Sanford's wife Jenny knew about his on-again-off-again affair with Chapur. After repeatedly asking him to end things with his Argentine paramour, she had finally had enough. In June 2009 she told Sanford that if he wouldn't end things, she wanted a divorce. Jenny Sanford, millionaire heiress to the “Stihl” power tool fortune, former Wall Street vice president, and all-around smart cookie, later said of her husband's decision to take a few days on the Appalachian Trail to hike and think: “I was hoping he was doing some real soul searching somewhere and devastated to find out it was Argentina. It's tragic.” She has since filed for divorce.
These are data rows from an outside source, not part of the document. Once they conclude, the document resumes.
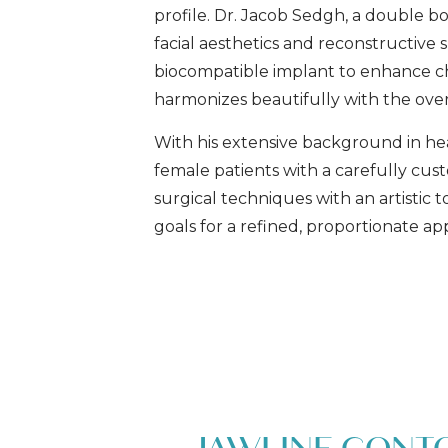
profile. Dr. Jacob Sedgh, a double boa
facial aesthetics and reconstructive 
biocompatible implant to enhance chi
harmonizes beautifully with the overa
With his extensive background in hea
female patients with a carefully cu
surgical techniques with an artistic
goals for a refined, proportionate a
Upon hearing of Sanford's tearful confession, one Republican South Carolina state senator said, “Lies, lies, lies. That's all we get from his staff. That's all we get from his people. That's all we get from him …. Why the big cover-up?”

Why, indeed.

Bastard.

101
JOHN EDWARDS
The End of the “Breck Girl” (1953– )

“[John] can try to treat the wound, and he has tried. He can try to make me less afraid, and he has tried. But I am now a different person.”

— Elizabeth Edwards

Before his election to one of North Carolina's U.S. Senate seats, John Edwards was known as the top trial lawyer in the state. He also was known as the “Breck Girl” for his fastidiousness about his hair and habit of spending $400 on haircuts. His first big win was in 1984 when a jury ordered a doctor to pay Edwards's client $3.7 million in damages in a case involving misuse of the anti-alcoholism drug Antabuse. From there, Edwards went on to secure the largest jury award in North Carolina history: $25 million for an improperly secured pool drain cover that resulted in a young child being disemboweled.
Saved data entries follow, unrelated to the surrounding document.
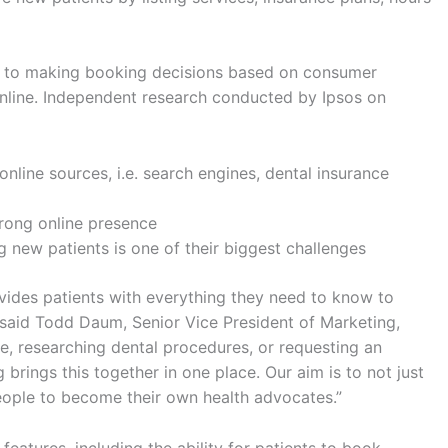
rs to making booking decisions based on consumer
online. Independent research conducted by Ipsos on
nline sources, i.e. search engines, dental insurance
strong online presence
g new patients is one of their biggest challenges
vides patients with everything they need to know to
 said Todd Daum, Senior Vice President of Marketing,
re, researching dental procedures, or requesting an
 brings this together in one place. Our aim is to not just
ople to become their own health advocates.”
 features, including the ability for patients to book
He soon leveraged his legal successes to gain political clout. In 1998, he ran as a Democratic challenger against ultraconservative Republican Senator Lauch Faircloth. Edwards was fighting an uphill battle. In the sixth year of President Bill Clinton's term, Democrats were expected to lose big, especially in the wake of the president's various sex scandals. This is not what happened. Democrats actually took back some of the ground they lost in 1994, and Edwards rode this wave into the Senate.
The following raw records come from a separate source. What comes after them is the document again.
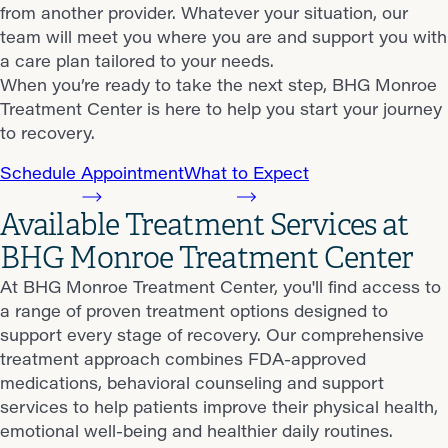
from another provider. Whatever your situation, our
team will meet you where you are and support you with
a care plan tailored to your needs.
When you’re ready to take the next step, BHG Monroe
Treatment Center is here to help you start your journey
to recovery.
Schedule Appointment
What to Expect
Available Treatment Services at
BHG Monroe Treatment Center
At BHG Monroe Treatment Center, you'll find access to
a range of proven treatment options designed to
support every stage of recovery. Our comprehensive
treatment approach combines FDA-approved
medications, behavioral counseling and support
services to help patients improve their physical health,
emotional well-being and healthier daily routines.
After his Senate term, Edwards was tapped by Massachusetts Senator John Kerry to be his running mate in the 2004 presidential election. The day after the election, Edwards announced that his wife had been diagnosed with breast cancer during the campaign.

He had been hailed by some as “the future of the Democratic party.” He even ran a credible campaign for his party's presidential nomination, but could place no better than third in the crucial early primaries. During this time, his wife's cancer had spread to her lungs and bones.

And while his wife was battling terminal cancer, Edwards had an affair with one of his staffers, Rielle Hunter. It lasted for months. He and Hunter eventually had a daughter.

In late 2007, the
National Enquirer
began running reports that Edwards had cheated on his wife. While initially dismissing the reports, he admitted in late 2008 that he had indeed carried on an affair. Besides destroying him politically, Edwards's affair may land him in bigger trouble. He is currently being investigated by a federal grand jury on charges that he violated campaign finance laws by failing to disclose payments of hush money to Hunter.

BASTARD AND SAINT

So you're Elizabeth Edwards. You're a successful lawyer, smart as a whip, married to a flourishing, handsome politician, and you've been diagnosed with potentially terminal cancer. Talk about a mixed bag of outcomes. To top off the cocktail, your famous spouse knocks up a campaign worker, supposedly having agreed to marry her once you've died! What woman doesn't throw a louse like that one out?

“As we speak, [John]'s in El Salvador helping to build homes with the Fuller Center and Homes from the Heart. He cares about these issues, things that I care about. He's been a marvelous father. He really cared for me when I was sick, and really for the last thirty years. He made this one mistake. So do I throw out all the good stuff and say, ‘That doesn't matter; only this matters'?”